Belum lama ini, seseorang yang aku follow di instagram berbagi rutinitas paginya sebagai ibu dalam membuat bekal sekolah. Tak hanya sekadar video, ia juga memberikan narasi opininya sebagai ibu yang bekerja di ranah domestik. Sebenarnya saat mendengar pertama kali, reaksiku “wah, bisa ada yang komplen nih,” batinku.
Benar saja, beberapa hari kemudian ternyata ada yang mengkritik narasinya. Padahal maksud si pembagi, narasinya untuk penyemangat ibu-ibu yang bekerja di ranah domestik. Karena ada kalanya seorang ibu merasa jenuh dan “kepenuhan”. Bukan menyindir soal ibu bekerja di publik vs domestik. Ia pun pernah merasakan menjadi ibu yang bekerja di ranah publik. Otomatis ia tahu bagaimana rasanya dulu.
Sebenarnya, menurutku pribadi tidak ada yang salah dengan narasinya. Namun, kita sebagai pendengar perlu memahami dengan sudut pandang yang berbeda. Aku yang belum lama menjadi ibu ini, mulai menyadari kalau suasana hati kita sedang tidak baik-baik saja, maka kita juga akan menanggapi sesuatu dengan cara yang berbeda dari biasanya. Nah, makanya perlu sekali pengendalian diri.
Dulu seorang sahabat pernah berkata “Kamu enak, bisa jadi ibu rumah tangga. Gak ada paksaan buat kamu untuk bekerja.” Reaksiku? Sebelum menjawab aku memberikan senyumanku yang paling tulus. “Alhamdulillah saat ini aku dikasih kesempatan untuk bekerja di rumah. Kamu itu hebat. Bisa menghadapi tuntutan pekerjaan dan dilanjutkan dengan tuntutan pekerjaan di rumah. Kalau itu aku, belum tentu bisa. Belum tentu ada support system yang bisa mendukung aku bekerja di ranah publik. Nikmati saja. Mungkin nanti ada waktunya kamu berada di titik yang seperti aku,” jawabku.
Temanku pun melanjutkan cerita betapa menyenangkannya lingkungan pekerjaannya. Tugasku selanjutnya adalah menjadi pendengar untuknya. Aku mungkin bisa bereaksi seperti itu karena jauh sebelum menikah aku memiliki teman-teman yang bekerja di ranah publik dan domestik. Tak ada satupun dari mereka yang saling mencemooh atau menjatuhkan pekerjaan masing-masing. Mereka bisa saling bergandengan tangan dan bahu membahu saling mendukung. Alhamdulillah, aku dikenalkan dengan lingkungan yang baik.

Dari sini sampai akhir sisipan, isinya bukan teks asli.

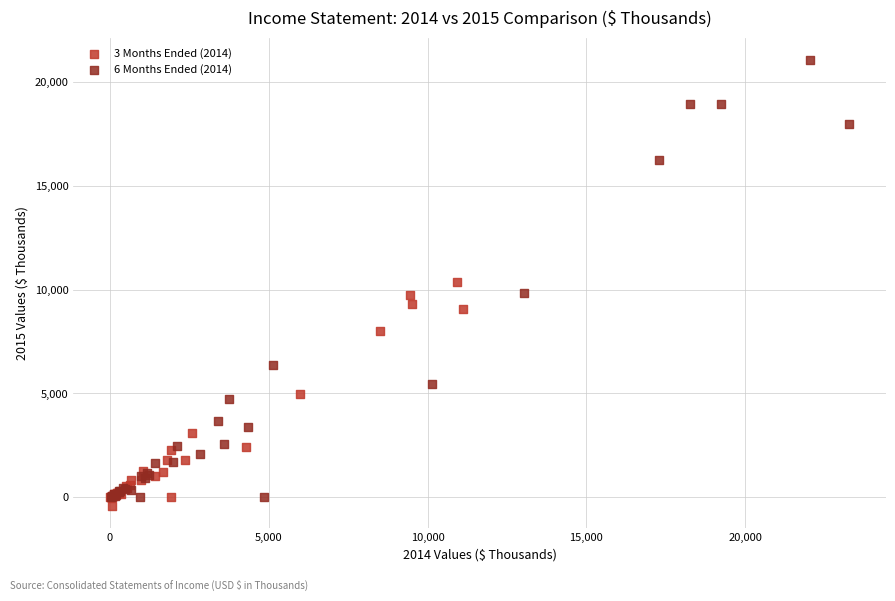

Which series has the largest Y range (max minus min)?

6 Months Ended (2014)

Terkadang ibu bekerja di di publik vs domestik muncul karena masih adanya kebiasaan basa-basi dari orang terdahulu. Ibuku misalnya, setiap pulang mengaji selalu menceritakan temannya yang bangga memaksa anaknya bekerja di ranah publik. “Kalau aku, marah anakku disuruh suaminya berhenti bekerja. Sudah capek-capek di sekolahin tinggi, masa disuruh berhenti kerja sama suaminya,” kata ibuku menirukan ucapan teman-temannya.
“Apakah ibu juga kesal karena aku memilih bekerja di rumah,” tanyaku. “Ya gak. Itu kan sudah jadi urusanmu. Pilihanmu dan suami. Kamu di sekolahin itu sudah kewajiban ibu bapak. Nantinya mau bekerja atau tidak, ya pilihanmu,” kata ibu.
Akupun masih ingat benar pesan bapak dulu. Sekolah saat aku masih menjadi tanggung jawab bapak harus aku lakukan sepenuh hati. “Silakan bekerja sesuai dengan kata hatimu. Karena nanti, setelah menikah bekerja sudah bukan lagi kewajiban buatmu. Kalau suami tidak mengizinkan untuk bekerja, ya harus taat. Kalau ada kebutuhan yang memaksa harus bekerja, bicarakan pelan-pelan dengan suami. Setelah menikah, sudah bukan tanggung jawab bapak lagi pada kehidupanmu,” kata bapak.
Jadi bekerja di publik aatau domestik harusnya tidak lagi menjadi permasalahan. Karena setiap ibu punya medan perang yang tidak sama. Masing-masing hebat di medannya. Dan masing-masing akan selalu mengusahakan yang terbaik untuk keluarganya. Setuju?